::: Provided data :::

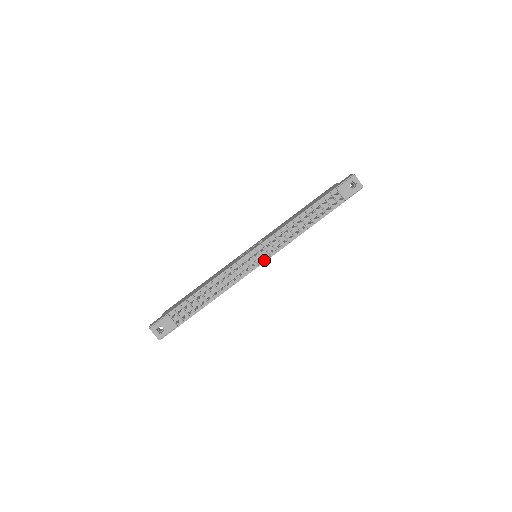
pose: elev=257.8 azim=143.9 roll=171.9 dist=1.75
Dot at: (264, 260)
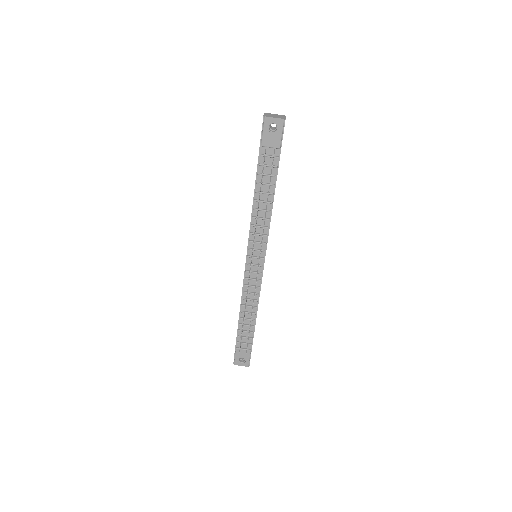
Dot at: (263, 259)
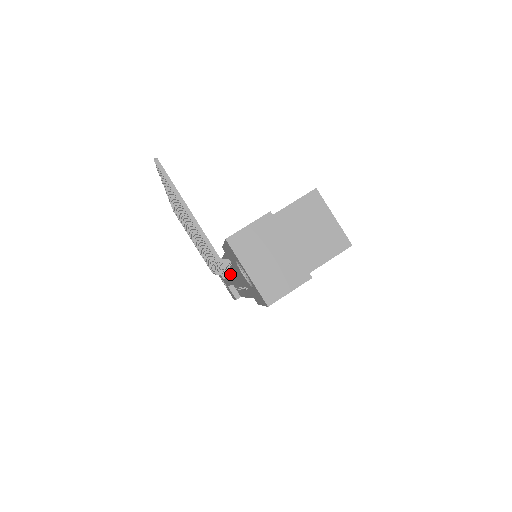
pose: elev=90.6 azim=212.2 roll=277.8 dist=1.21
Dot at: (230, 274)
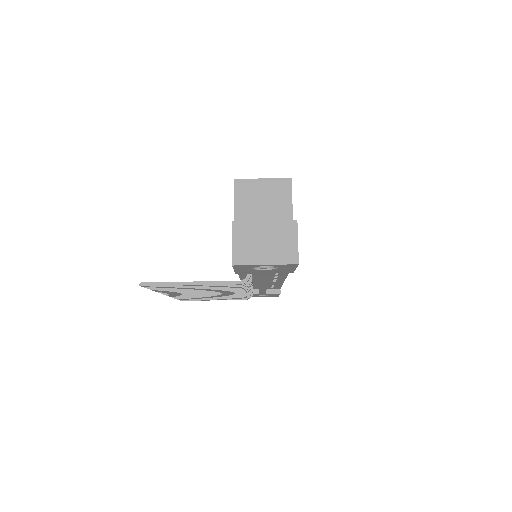
Dot at: (258, 285)
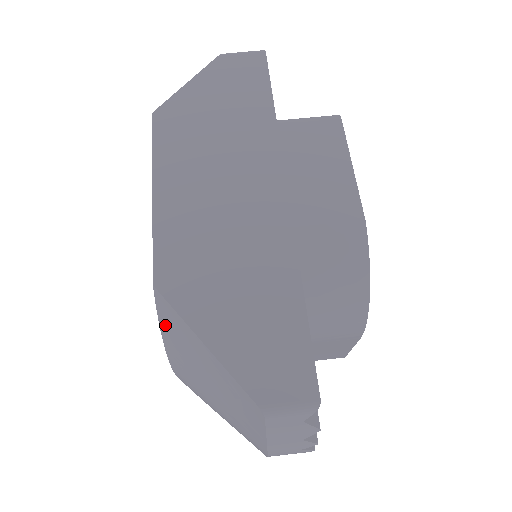
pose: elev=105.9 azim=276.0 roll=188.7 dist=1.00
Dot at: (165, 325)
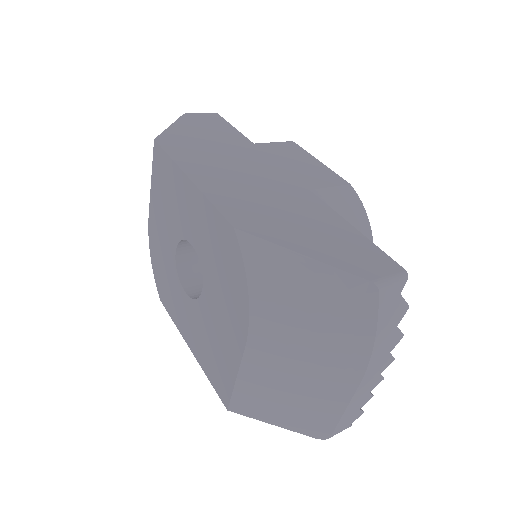
Dot at: (252, 261)
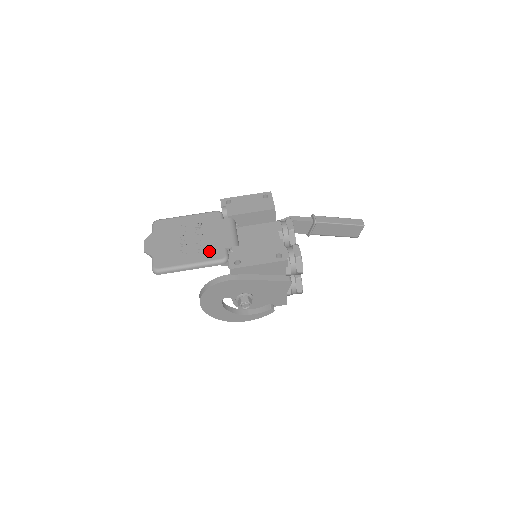
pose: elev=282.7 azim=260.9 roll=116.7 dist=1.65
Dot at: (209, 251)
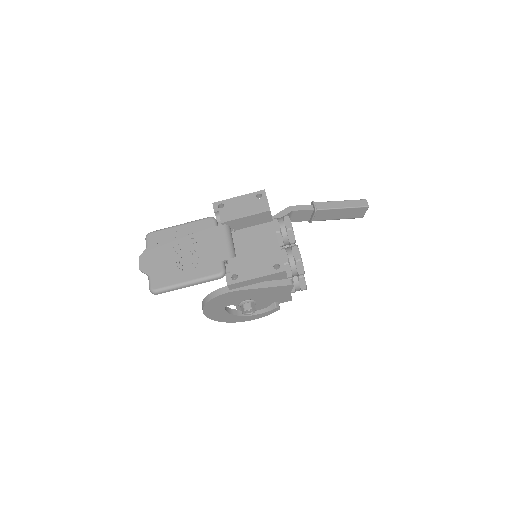
Dot at: (205, 265)
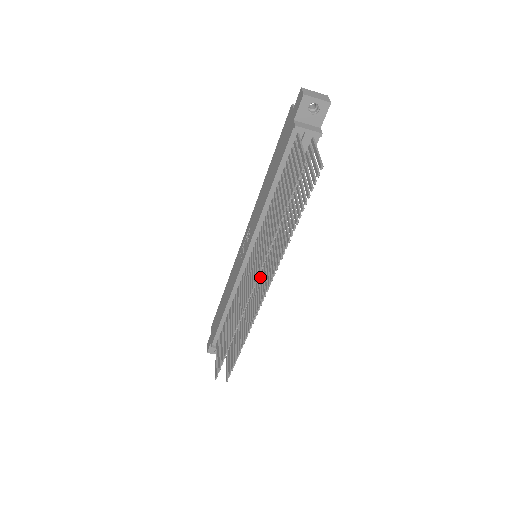
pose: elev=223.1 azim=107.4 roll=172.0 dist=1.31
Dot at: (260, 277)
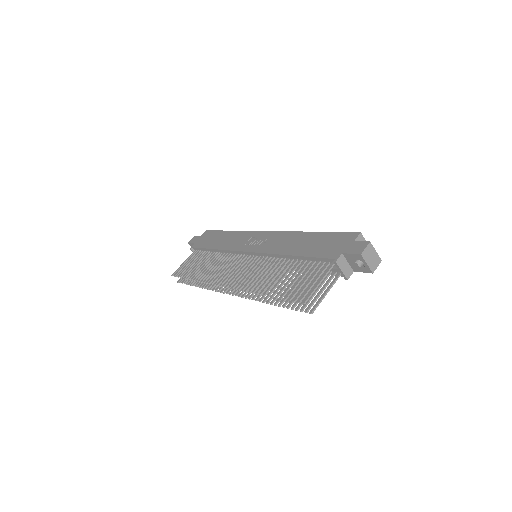
Dot at: occluded
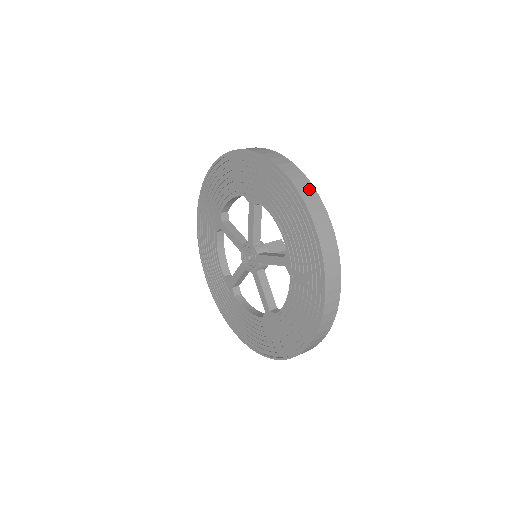
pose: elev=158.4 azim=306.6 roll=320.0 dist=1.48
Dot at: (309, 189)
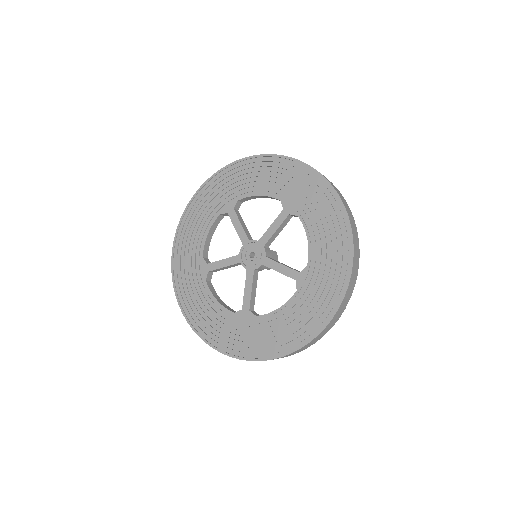
Dot at: (355, 229)
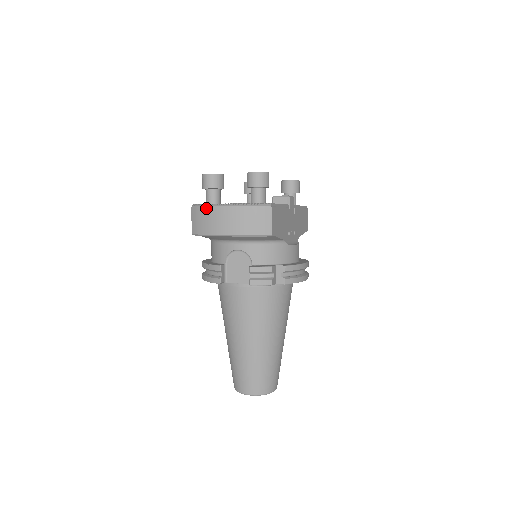
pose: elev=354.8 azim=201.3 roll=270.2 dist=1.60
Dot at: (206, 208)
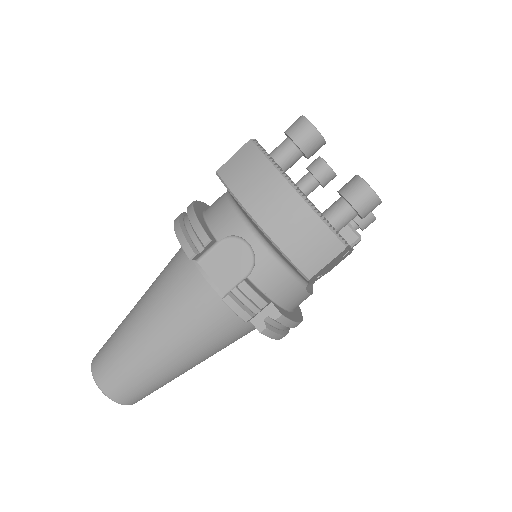
Dot at: (268, 164)
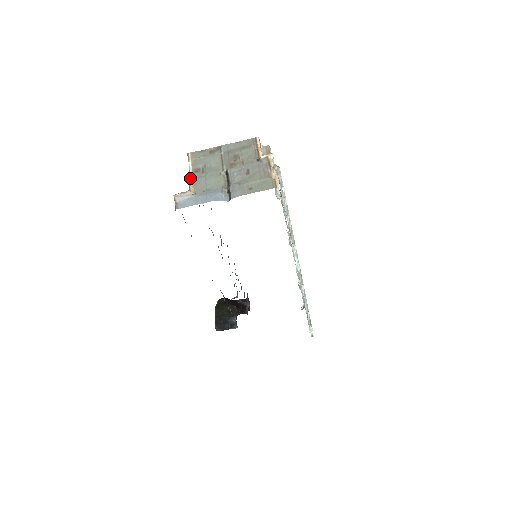
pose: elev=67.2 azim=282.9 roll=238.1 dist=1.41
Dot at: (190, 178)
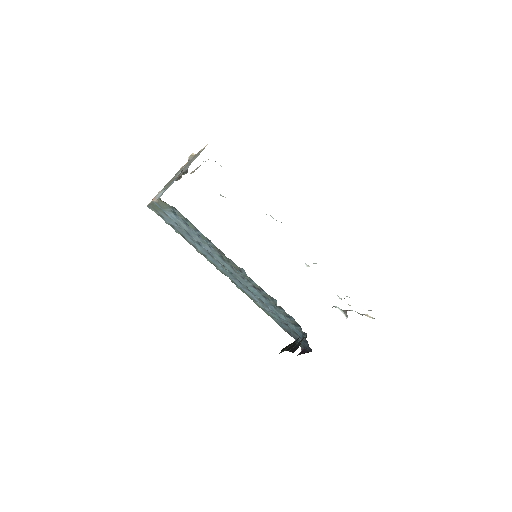
Dot at: occluded
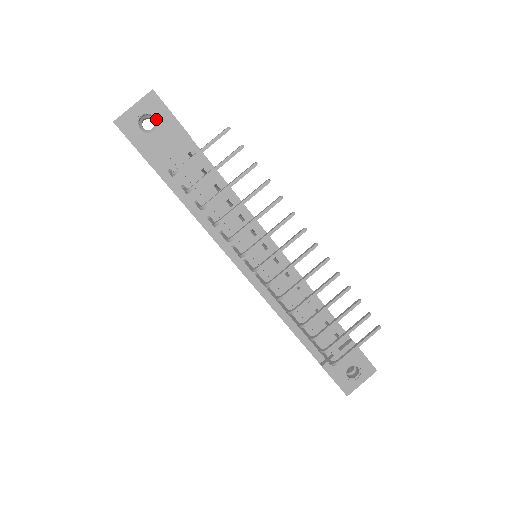
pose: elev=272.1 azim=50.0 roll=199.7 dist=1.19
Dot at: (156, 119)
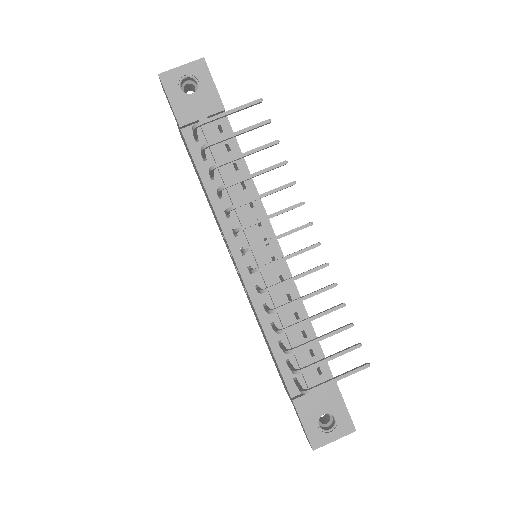
Dot at: (198, 84)
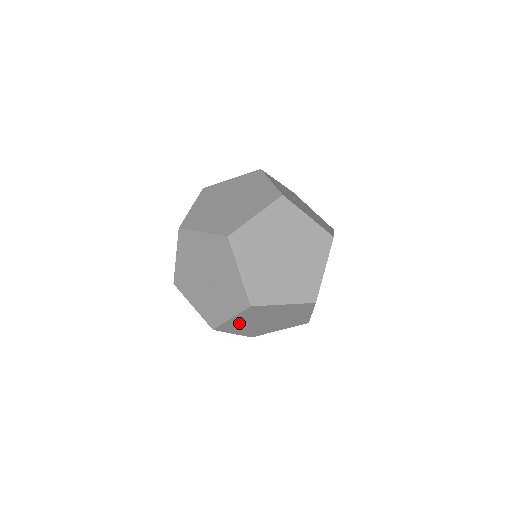
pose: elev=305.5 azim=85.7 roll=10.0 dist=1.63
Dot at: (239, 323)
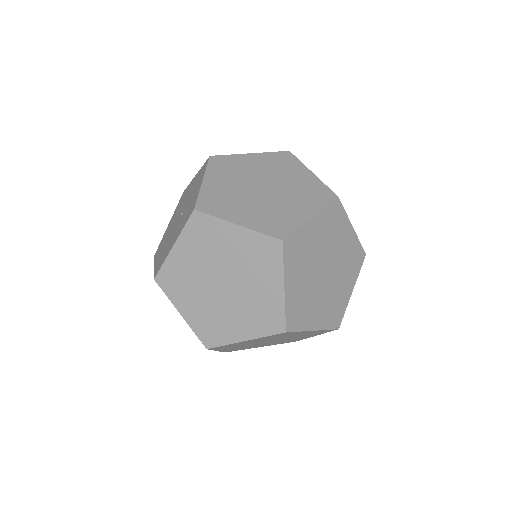
Dot at: (185, 272)
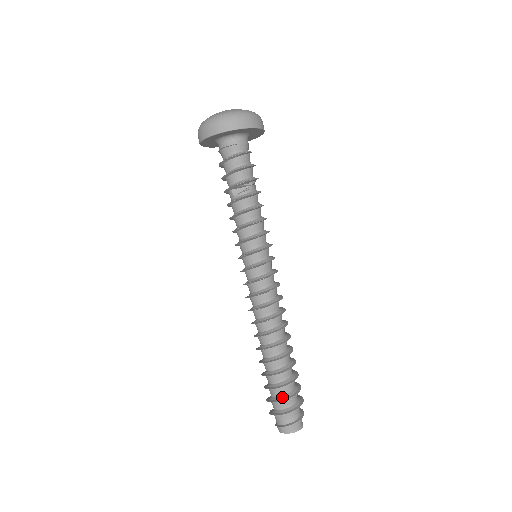
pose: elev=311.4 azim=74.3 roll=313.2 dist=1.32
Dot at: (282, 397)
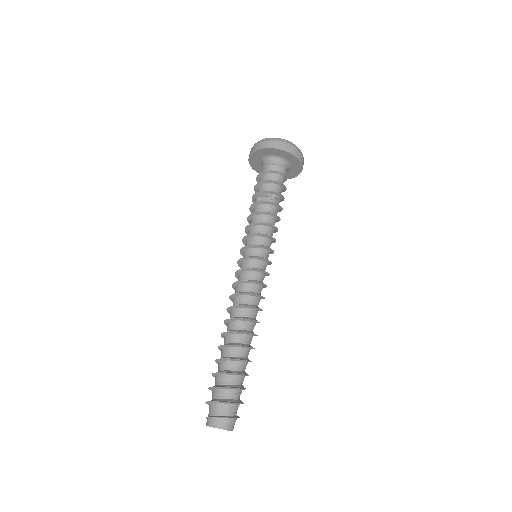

:::

What the exercise asks
Rewrite the rows starting at the beginning and ending at the line containing "Dot at: (205, 265)", switching each "dist" to "distance" and keeping everything else the same. Leave the pictures out.

Answer in full
pose: elev=257.8 azim=143.9 roll=171.9 distance=1.75
Dot at: (264, 260)
Dot at: (263, 259)
pose: elev=90.6 azim=212.2 roll=277.8 distance=1.21
Dot at: (230, 274)
Dot at: (258, 285)
pose: elev=105.9 azim=276.0 roll=188.7 distance=1.00
Dot at: (165, 325)
Dot at: (252, 261)
pose: elev=282.7 azim=260.9 roll=116.7 distance=1.65
Dot at: (209, 251)
Dot at: (205, 265)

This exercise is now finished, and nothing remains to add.